---- DATA

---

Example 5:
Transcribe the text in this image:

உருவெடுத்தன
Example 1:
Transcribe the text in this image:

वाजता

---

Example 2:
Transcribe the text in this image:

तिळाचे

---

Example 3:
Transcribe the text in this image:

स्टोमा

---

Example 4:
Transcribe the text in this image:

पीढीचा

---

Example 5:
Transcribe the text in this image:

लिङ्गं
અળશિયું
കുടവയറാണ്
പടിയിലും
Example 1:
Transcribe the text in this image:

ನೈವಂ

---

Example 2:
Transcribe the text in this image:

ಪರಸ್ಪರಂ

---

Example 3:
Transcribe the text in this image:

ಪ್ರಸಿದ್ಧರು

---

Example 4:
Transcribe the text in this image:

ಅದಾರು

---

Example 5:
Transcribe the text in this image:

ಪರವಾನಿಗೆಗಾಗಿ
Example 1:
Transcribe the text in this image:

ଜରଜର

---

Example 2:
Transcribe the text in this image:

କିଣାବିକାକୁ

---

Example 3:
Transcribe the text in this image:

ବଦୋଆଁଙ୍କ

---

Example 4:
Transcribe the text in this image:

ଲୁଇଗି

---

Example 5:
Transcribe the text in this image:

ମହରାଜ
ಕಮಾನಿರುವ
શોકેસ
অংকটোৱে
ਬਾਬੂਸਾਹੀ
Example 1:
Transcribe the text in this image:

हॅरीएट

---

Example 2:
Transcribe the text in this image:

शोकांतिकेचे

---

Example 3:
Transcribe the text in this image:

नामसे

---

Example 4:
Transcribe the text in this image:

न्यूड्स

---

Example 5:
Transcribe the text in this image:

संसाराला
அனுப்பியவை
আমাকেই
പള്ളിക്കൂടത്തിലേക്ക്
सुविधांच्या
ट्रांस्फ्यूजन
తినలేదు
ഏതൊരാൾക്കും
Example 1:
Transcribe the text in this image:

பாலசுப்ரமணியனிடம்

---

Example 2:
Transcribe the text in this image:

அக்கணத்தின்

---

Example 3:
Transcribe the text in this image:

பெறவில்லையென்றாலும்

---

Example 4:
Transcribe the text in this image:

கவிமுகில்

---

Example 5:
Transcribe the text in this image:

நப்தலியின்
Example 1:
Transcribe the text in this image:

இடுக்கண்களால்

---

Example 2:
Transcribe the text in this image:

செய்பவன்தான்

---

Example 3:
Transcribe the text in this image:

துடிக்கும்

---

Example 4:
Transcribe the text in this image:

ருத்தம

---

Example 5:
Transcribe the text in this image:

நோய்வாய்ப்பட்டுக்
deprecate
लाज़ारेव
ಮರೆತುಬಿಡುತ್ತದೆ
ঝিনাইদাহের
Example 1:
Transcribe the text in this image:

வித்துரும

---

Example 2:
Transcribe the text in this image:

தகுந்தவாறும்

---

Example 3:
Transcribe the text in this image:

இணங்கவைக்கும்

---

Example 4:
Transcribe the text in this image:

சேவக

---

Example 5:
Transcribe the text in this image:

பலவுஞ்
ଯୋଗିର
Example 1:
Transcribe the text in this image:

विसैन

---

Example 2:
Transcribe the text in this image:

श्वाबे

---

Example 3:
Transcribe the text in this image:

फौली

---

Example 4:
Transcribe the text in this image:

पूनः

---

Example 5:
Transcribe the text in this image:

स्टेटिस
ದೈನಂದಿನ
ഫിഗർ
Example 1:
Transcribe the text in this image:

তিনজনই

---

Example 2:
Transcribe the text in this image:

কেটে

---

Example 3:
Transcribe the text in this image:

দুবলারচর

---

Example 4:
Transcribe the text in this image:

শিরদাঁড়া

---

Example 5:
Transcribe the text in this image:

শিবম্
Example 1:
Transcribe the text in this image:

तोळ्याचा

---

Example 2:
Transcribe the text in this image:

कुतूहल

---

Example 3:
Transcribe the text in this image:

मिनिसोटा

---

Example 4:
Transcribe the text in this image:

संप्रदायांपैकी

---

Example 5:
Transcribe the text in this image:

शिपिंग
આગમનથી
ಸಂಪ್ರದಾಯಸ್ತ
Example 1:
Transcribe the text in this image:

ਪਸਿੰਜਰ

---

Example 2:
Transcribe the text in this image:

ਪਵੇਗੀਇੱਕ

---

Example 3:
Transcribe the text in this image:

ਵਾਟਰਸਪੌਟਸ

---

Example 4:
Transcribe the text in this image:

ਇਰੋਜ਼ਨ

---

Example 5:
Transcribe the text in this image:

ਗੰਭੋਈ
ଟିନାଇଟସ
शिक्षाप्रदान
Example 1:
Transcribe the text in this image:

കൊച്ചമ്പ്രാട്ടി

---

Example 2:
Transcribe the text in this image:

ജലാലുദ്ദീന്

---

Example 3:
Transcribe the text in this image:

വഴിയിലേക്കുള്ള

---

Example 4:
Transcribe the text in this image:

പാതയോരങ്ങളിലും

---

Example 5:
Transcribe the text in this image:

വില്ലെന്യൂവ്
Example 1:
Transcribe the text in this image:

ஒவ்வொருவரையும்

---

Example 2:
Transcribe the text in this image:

--------

Copy out each entry above with no deviation.

▶ EXERCISE SOLUTION:
---

Example 5:
Transcribe the text in this image:

உருவெடுத்தன
Example 1:
Transcribe the text in this image:

वाजता

---

Example 2:
Transcribe the text in this image:

तिळाचे

---

Example 3:
Transcribe the text in this image:

स्टोमा

---

Example 4:
Transcribe the text in this image:

पीढीचा

---

Example 5:
Transcribe the text in this image:

लिङ्गं
અળશિયું
കുടവയറാണ്
പടിയിലും
Example 1:
Transcribe the text in this image:

ನೈವಂ

---

Example 2:
Transcribe the text in this image:

ಪರಸ್ಪರಂ

---

Example 3:
Transcribe the text in this image:

ಪ್ರಸಿದ್ಧರು

---

Example 4:
Transcribe the text in this image:

ಅದಾರು

---

Example 5:
Transcribe the text in this image:

ಪರವಾನಿಗೆಗಾಗಿ
Example 1:
Transcribe the text in this image:

ଜରଜର

---

Example 2:
Transcribe the text in this image:

କିଣାବିକାକୁ

---

Example 3:
Transcribe the text in this image:

ବଦୋଆଁଙ୍କ

---

Example 4:
Transcribe the text in this image:

ଲୁଇଗି

---

Example 5:
Transcribe the text in this image:

ମହରାଜ
ಕಮಾನಿರುವ
શોકેસ
অংকটোৱে
ਬਾਬੂਸਾਹੀ
Example 1:
Transcribe the text in this image:

हॅरीएट

---

Example 2:
Transcribe the text in this image:

शोकांतिकेचे

---

Example 3:
Transcribe the text in this image:

नामसे

---

Example 4:
Transcribe the text in this image:

न्यूड्स

---

Example 5:
Transcribe the text in this image:

संसाराला
அனுப்பியவை
আমাকেই
പള്ളിക്കൂടത്തിലേക്ക്
सुविधांच्या
ट्रांस्फ्यूजन
తినలేదు
ഏതൊരാൾക്കും
Example 1:
Transcribe the text in this image:

பாலசுப்ரமணியனிடம்

---

Example 2:
Transcribe the text in this image:

அக்கணத்தின்

---

Example 3:
Transcribe the text in this image:

பெறவில்லையென்றாலும்

---

Example 4:
Transcribe the text in this image:

கவிமுகில்

---

Example 5:
Transcribe the text in this image:

நப்தலியின்
Example 1:
Transcribe the text in this image:

இடுக்கண்களால்

---

Example 2:
Transcribe the text in this image:

செய்பவன்தான்

---

Example 3:
Transcribe the text in this image:

துடிக்கும்

---

Example 4:
Transcribe the text in this image:

ருத்தம

---

Example 5:
Transcribe the text in this image:

நோய்வாய்ப்பட்டுக்
deprecate
लाज़ारेव
ಮರೆತುಬಿಡುತ್ತದೆ
ঝিনাইদাহের
Example 1:
Transcribe the text in this image:

வித்துரும

---

Example 2:
Transcribe the text in this image:

தகுந்தவாறும்

---

Example 3:
Transcribe the text in this image:

இணங்கவைக்கும்

---

Example 4:
Transcribe the text in this image:

சேவக

---

Example 5:
Transcribe the text in this image:

பலவுஞ்
ଯୋଗିର
Example 1:
Transcribe the text in this image:

विसैन

---

Example 2:
Transcribe the text in this image:

श्वाबे

---

Example 3:
Transcribe the text in this image:

फौली

---

Example 4:
Transcribe the text in this image:

पूनः

---

Example 5:
Transcribe the text in this image:

स्टेटिस
ದೈನಂದಿನ
ഫിഗർ
Example 1:
Transcribe the text in this image:

তিনজনই

---

Example 2:
Transcribe the text in this image:

কেটে

---

Example 3:
Transcribe the text in this image:

দুবলারচর

---

Example 4:
Transcribe the text in this image:

শিরদাঁড়া

---

Example 5:
Transcribe the text in this image:

শিবম্
Example 1:
Transcribe the text in this image:

तोळ्याचा

---

Example 2:
Transcribe the text in this image:

कुतूहल

---

Example 3:
Transcribe the text in this image:

मिनिसोटा

---

Example 4:
Transcribe the text in this image:

संप्रदायांपैकी

---

Example 5:
Transcribe the text in this image:

शिपिंग
આગમનથી
ಸಂಪ್ರದಾಯಸ್ತ
Example 1:
Transcribe the text in this image:

ਪਸਿੰਜਰ

---

Example 2:
Transcribe the text in this image:

ਪਵੇਗੀਇੱਕ

---

Example 3:
Transcribe the text in this image:

ਵਾਟਰਸਪੌਟਸ

---

Example 4:
Transcribe the text in this image:

ਇਰੋਜ਼ਨ

---

Example 5:
Transcribe the text in this image:

ਗੰਭੋਈ
ଟିନାଇଟସ
शिक्षाप्रदान
Example 1:
Transcribe the text in this image:

കൊച്ചമ്പ്രാട്ടി

---

Example 2:
Transcribe the text in this image:

ജലാലുദ്ദീന്

---

Example 3:
Transcribe the text in this image:

വഴിയിലേക്കുള്ള

---

Example 4:
Transcribe the text in this image:

പാതയോരങ്ങളിലും

---

Example 5:
Transcribe the text in this image:

വില്ലെന്യൂവ്
Example 1:
Transcribe the text in this image:

ஒவ்வொருவரையும்

---

Example 2:
Transcribe the text in this image:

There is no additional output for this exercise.